**ABOUT THIS TASK**
Write the listing out again word for word, leaving each picture behind.

== RECORD EXTRACTS ==

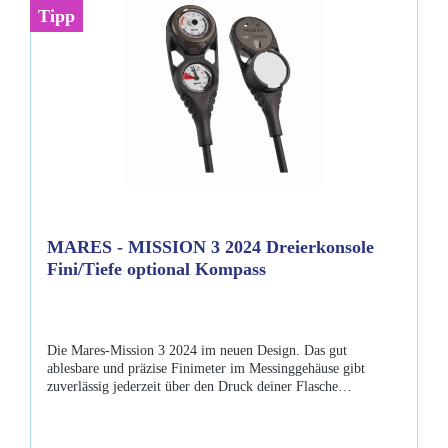
Tipp
MARES - MISSION 3 2024 Dreierkonsole
Fini/Tiefe optional Kompass
Die Mares-Mission 3 2024 im neuen Design. Das gut
ablesbare und präzise Finimeter im Messinggehäuse gibt
zuverlässig jederzeit über den Druck deiner Flasche
Auskunft. Der Tiefenmesser hat einen Schleppzeiger, der die
maximal erreichte Tiefe während des Tauchgangs anzeigt.
Wähle das optionale Kompassmodul für zusätzliche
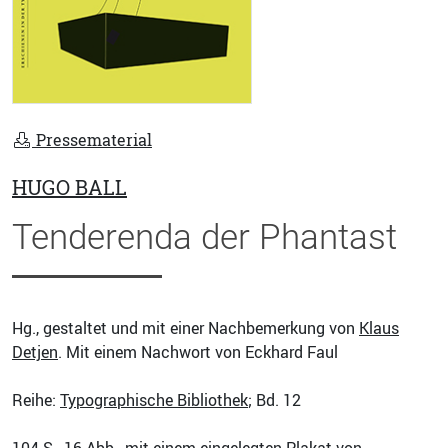
Pressematerial
HUGO BALL
Tenderenda der Phantast
Hg., gestaltet und mit einer Nachbemerkung von
Klaus
Detjen
. Mit einem Nachwort von Eckhard Faul
Reihe:
Typographische Bibliothek
; Bd. 12
104
S., 16 Abb., mit einem eingelegten Plakat von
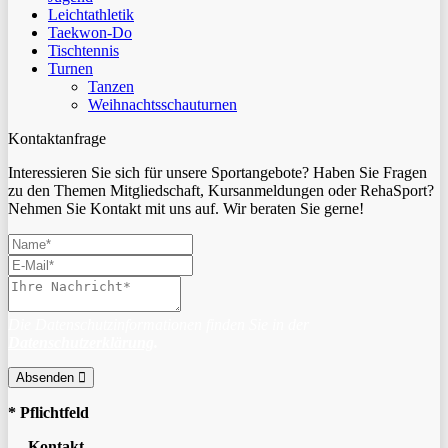
Leichtathletik
Taekwon-Do
Tischtennis
Turnen
Tanzen
Weihnachtsschauturnen
Kontaktanfrage
Interessieren Sie sich für unsere Sportangebote? Haben Sie Fragen
zu den Themen Mitgliedschaft, Kursanmeldungen oder RehaSport?
Nehmen Sie Kontakt mit uns auf. Wir beraten Sie gerne!
Die Datenschutzinformationen finden Sie in der
Datenschutzerklärung
.
Absenden
* Pflichtfeld
Kontakt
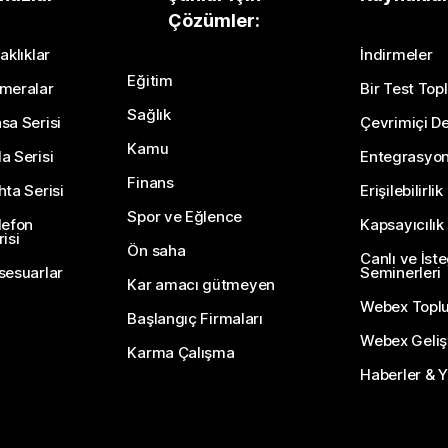
Çözümler:
Bir Soru Gönderin
aklıklar
İndirmeler
Eğitim
meralar
Bir Test Topl
Sağlık
sa Serisi
Çevrimiçi De
Kamu
a Serisi
Entegrasyo
Finans
hta Serisi
Erişilebilirlik
Spor ve Eğlence
lefon
Kapsayıcılık
isi
Ön saha
Canlı ve İst
sesuarlar
Seminerleri
Kar amacı gütmeyen
Webex Topl
Başlangıç Firmaları
Webex Gelişti
Karma Çalışma
Haberler & Ye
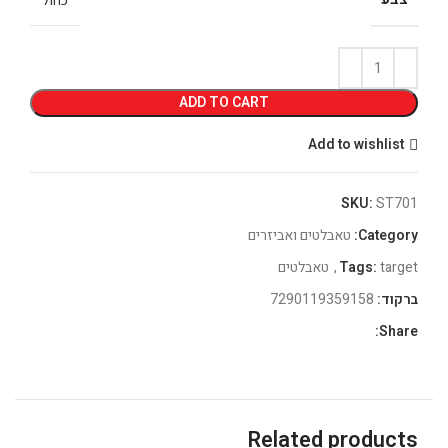
כחול
ADD TO CART
Add to wishlist
SKU:
ST701
Category:
טאבלטים ואביזרים
target
Tags:
,
טאבלטים
ברקוד:
7290119359158
Share:
Related products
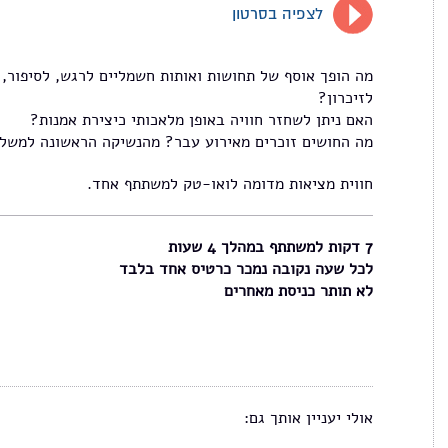
לצפיה בסרטון
מה הופך אוסף של תחושות ואותות חשמליים לרגש, לסיפור,
לזיכרון?
האם ניתן לשחזר חוויה באופן מלאכותי כיצירת אמנות?
מה החושים זוכרים מאירוע עבר? מהנשיקה הראשונה למשל.
חווית מציאות מדומה לואו-טק למשתתף אחד.
7 דקות למשתתף במהלך 4 שעות
לכל שעה נקובה נמכר כרטיס אחד בלבד
לא תותר כניסת מאחרים
אולי יעניין אותך גם:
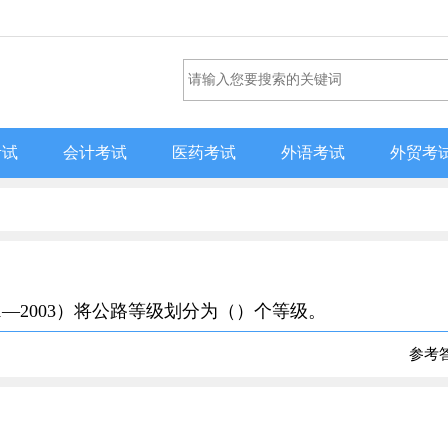
考试
会计考试
医药考试
外语考试
外贸考
01—2003）将公路等级划分为（）个等级。
参考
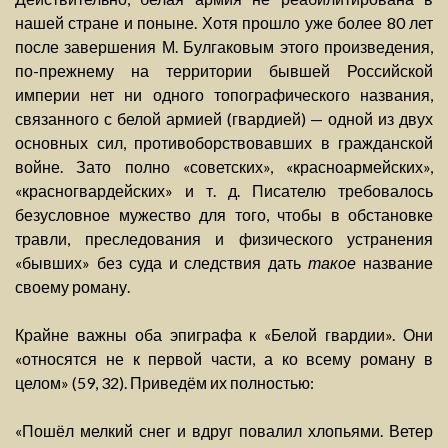
нашей стране и поныне. Хотя прошло уже более 80 лет
после завершения М. Булгаковым этого произведения,
по-прежнему на территории бывшей Российской
империи нет ни одного топографического названия,
связанного с белой армией (гвардией) — одной из двух
основных сил, противоборствовавших в гражданской
войне. Зато полно «советских», «красноармейских»,
«красногвардейских» и т. д. Писателю требовалось
безусловное мужество для того, чтобы в обстановке
травли, преследования и физического устранения
«бывших» без суда и следствия дать
такое
название
своему роману.
Крайне важны оба эпиграфа к «Белой гвардии». Они
«относятся не к первой части, а ко всему роману в
целом» (59, 32). Приведём их полностью:
«Пошёл мелкий снег и вдруг повалил хлопьями. Ветер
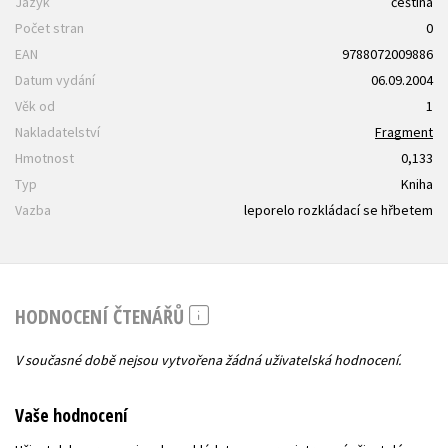
Jazyk
čeština
Počet stran
0
EAN
9788072009886
Datum vydání
06.09.2004
Věk od
1
Nakladatelství
Fragment
Hmotnost
0,133
Typ
Kniha
Vazba
leporelo rozkládací se hřbetem
HODNOCENÍ ČTENÁŘŮ
V současné době nejsou vytvořena žádná uživatelská hodnocení.
Vaše hodnocení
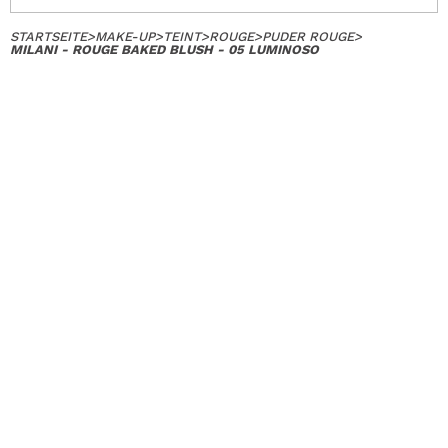
STARTSEITE
>
MAKE-UP
>
TEINT
>
ROUGE
>
PUDER ROUGE
>
MILANI - ROUGE BAKED BLUSH - 05 LUMINOSO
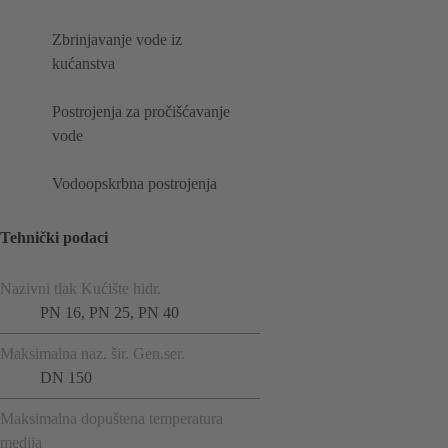
Zbrinjavanje vode iz
kućanstva
Postrojenja za pročišćavanje
vode
Vodoopskrbna postrojenja
Tehnički podaci
Nazivni tlak Kućište hidr.
PN 16, PN 25, PN 40
Maksimalna naz. šir. Gen.ser.
DN 150
Maksimalna dopuštena temperatura
medija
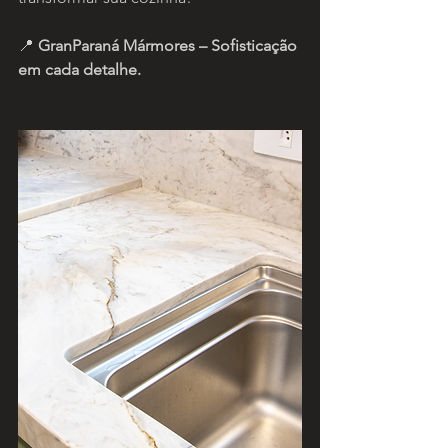
📍 
GranParaná Mármores – Sofisticação 
em cada detalhe.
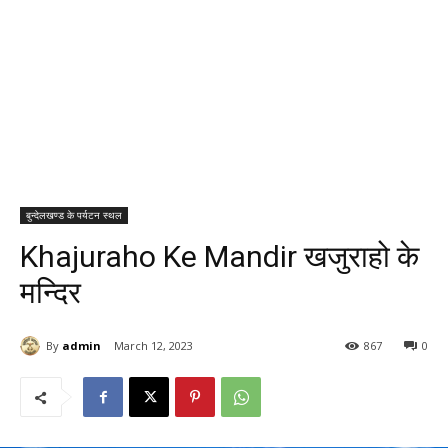
बुन्देलखण्ड के पर्यटन स्थल
Khajuraho Ke Mandir खजुराहो के
मन्दिर
By
admin
March 12, 2023
867
0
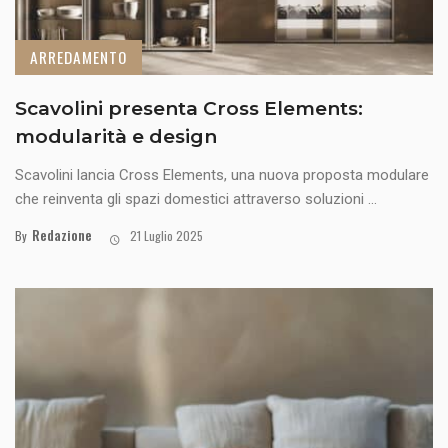
ARREDAMENTO
Scavolini presenta Cross Elements:
modularità e design
Scavolini lancia Cross Elements, una nuova proposta modulare
che reinventa gli spazi domestici attraverso soluzioni ...
Redazione
By
21 Luglio 2025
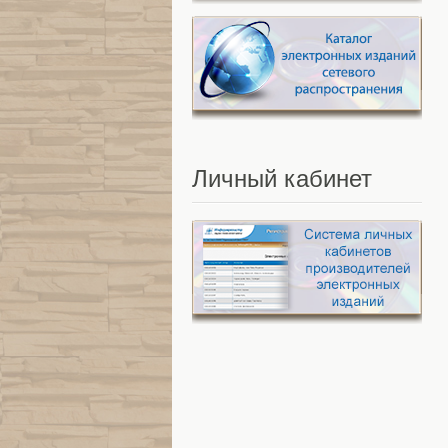
Личный
кабинет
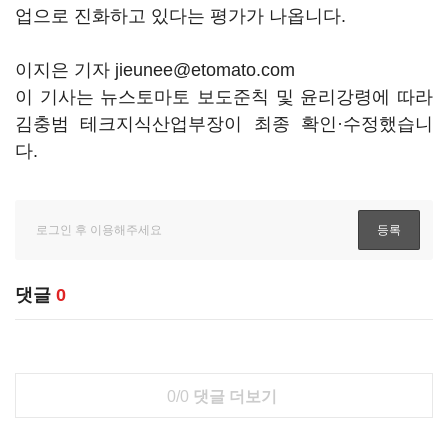
업으로 진화하고 있다는 평가가 나옵니다.
이지은 기자 jieunee@etomato.com
이 기사는 뉴스토마토 보도준칙 및 윤리강령에 따라
김충범 테크지식산업부장이 최종 확인·수정했습니
다.
댓글
0
0/0
댓글 더보기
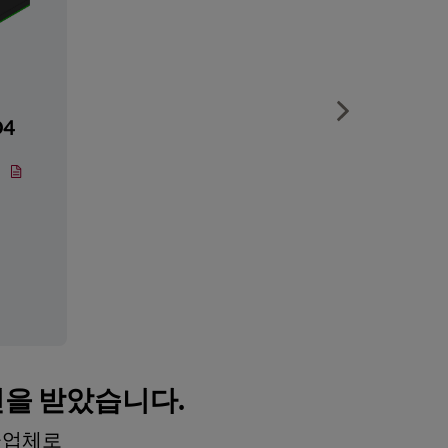
Show next sli
D4
인을 받았습니다.
공급업체로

===

**RESPONSE TO THIS EXERCISE**
Tipp
MARES - MISSION 3 2024 Dreierkonsole
Fini/Tiefe optional Kompass
Die Mares-Mission 3 2024 im neuen Design. Das gut
ablesbare und präzise Finimeter im Messinggehäuse gibt
zuverlässig jederzeit über den Druck deiner Flasche
Auskunft. Der Tiefenmesser hat einen Schleppzeiger, der die
maximal erreichte Tiefe während des Tauchgangs anzeigt.
Wähle das optionale Kompassmodul für zusätzliche
Pressematerial
HUGO BALL
Tenderenda der Phantast
Hg., gestaltet und mit einer Nachbemerkung von
Klaus
Detjen
. Mit einem Nachwort von Eckhard Faul
Reihe:
Typographische Bibliothek
; Bd. 12
104
S., 16 Abb., mit einem eingelegten Plakat von
Leichtathletik
Taekwon-Do
Tischtennis
Turnen
Tanzen
Weihnachtsschauturnen
Kontaktanfrage
Interessieren Sie sich für unsere Sportangebote? Haben Sie Fragen
zu den Themen Mitgliedschaft, Kursanmeldungen oder RehaSport?
Nehmen Sie Kontakt mit uns auf. Wir beraten Sie gerne!
Die Datenschutzinformationen finden Sie in der
Datenschutzerklärung
.
Absenden
* Pflichtfeld
Kontakt
Çözümler:
Bir Soru Gönderin
aklıklar
İndirmeler
Eğitim
meralar
Bir Test Topl
Sağlık
sa Serisi
Çevrimiçi De
Kamu
a Serisi
Entegrasyo
Finans
hta Serisi
Erişilebilirlik
Spor ve Eğlence
lefon
Kapsayıcılık
isi
Ön saha
Canlı ve İst
sesuarlar
Seminerleri
Kar amacı gütmeyen
Webex Topl
Başlangıç Firmaları
Webex Gelişti
Karma Çalışma
Haberler & Ye
כחול
ADD TO CART
Add to wishlist
SKU:
ST701
Category:
טאבלטים ואביזרים
target
Tags:
,
טאבלטים
ברקוד:
7290119359158
Share:
Related products
לצפיה בסרטון
מה הופך אוסף של תחושות ואותות חשמליים לרגש, לסיפור,
לזיכרון?
האם ניתן לשחזר חוויה באופן מלאכותי כיצירת אמנות?
מה החושים זוכרים מאירוע עבר? מהנשיקה הראשונה למשל.
חווית מציאות מדומה לואו-טק למשתתף אחד.
7 דקות למשתתף במהלך 4 שעות
לכל שעה נקובה נמכר כרטיס אחד בלבד
לא תותר כניסת מאחרים
אולי יעניין אותך גם:
考试
会计考试
医药考试
外语考试
外贸考
01—2003）将公路等级划分为（）个等级。
参考
нашей стране и поныне. Хотя прошло уже более 80 лет
после завершения М. Булгаковым этого произведения,
по-прежнему на территории бывшей Российской
империи нет ни одного топографического названия,
связанного с белой армией (гвардией) — одной из двух
основных сил, противоборствовавших в гражданской
войне. Зато полно «советских», «красноармейских»,
«красногвардейских» и т. д. Писателю требовалось
безусловное мужество для того, чтобы в обстановке
травли, преследования и физического устранения
«бывших» без суда и следствия дать
такое
название
своему роману.
Крайне важны оба эпиграфа к «Белой гвардии». Они
«относятся не к первой части, а ко всему роману в
целом» (59, 32). Приведём их полностью:
«Пошёл мелкий снег и вдруг повалил хлопьями. Ветер
Jazyk
čeština
Počet stran
0
EAN
9788072009886
Datum vydání
06.09.2004
Věk od
1
Nakladatelství
Fragment
Hmotnost
0,133
Typ
Kniha
Vazba
leporelo rozkládací se hřbetem
HODNOCENÍ ČTENÁŘŮ
V současné době nejsou vytvořena žádná uživatelská hodnocení.
Vaše hodnocení
STARTSEITE
>
MAKE-UP
>
TEINT
>
ROUGE
>
PUDER ROUGE
>
MILANI - ROUGE BAKED BLUSH - 05 LUMINOSO
Zbrinjavanje vode iz
kućanstva
Postrojenja za pročišćavanje
vode
Vodoopskrbna postrojenja
Tehnički podaci
Nazivni tlak Kućište hidr.
PN 16, PN 25, PN 40
Maksimalna naz. šir. Gen.ser.
DN 150
Maksimalna dopuštena temperatura
medija
📍 
GranParaná Mármores – Sofisticação 
em cada detalhe.
बुन्देलखण्ड के पर्यटन स्थल
Khajuraho Ke Mandir खजुराहो के
मन्दिर
By
admin
March 12, 2023
867
0
ARREDAMENTO
Scavolini presenta Cross Elements:
modularità e design
Scavolini lancia Cross Elements, una nuova proposta modulare
che reinventa gli spazi domestici attraverso soluzioni ...
Redazione
By
21 Luglio 2025
Личный
кабинет
업으로 진화하고 있다는 평가가 나옵니다.
이지은 기자 jieunee@etomato.com
이 기사는 뉴스토마토 보도준칙 및 윤리강령에 따라
김충범 테크지식산업부장이 최종 확인·수정했습니
다.
댓글
0
0/0
댓글 더보기
Show next sli
D4
인을 받았습니다.
공급업체로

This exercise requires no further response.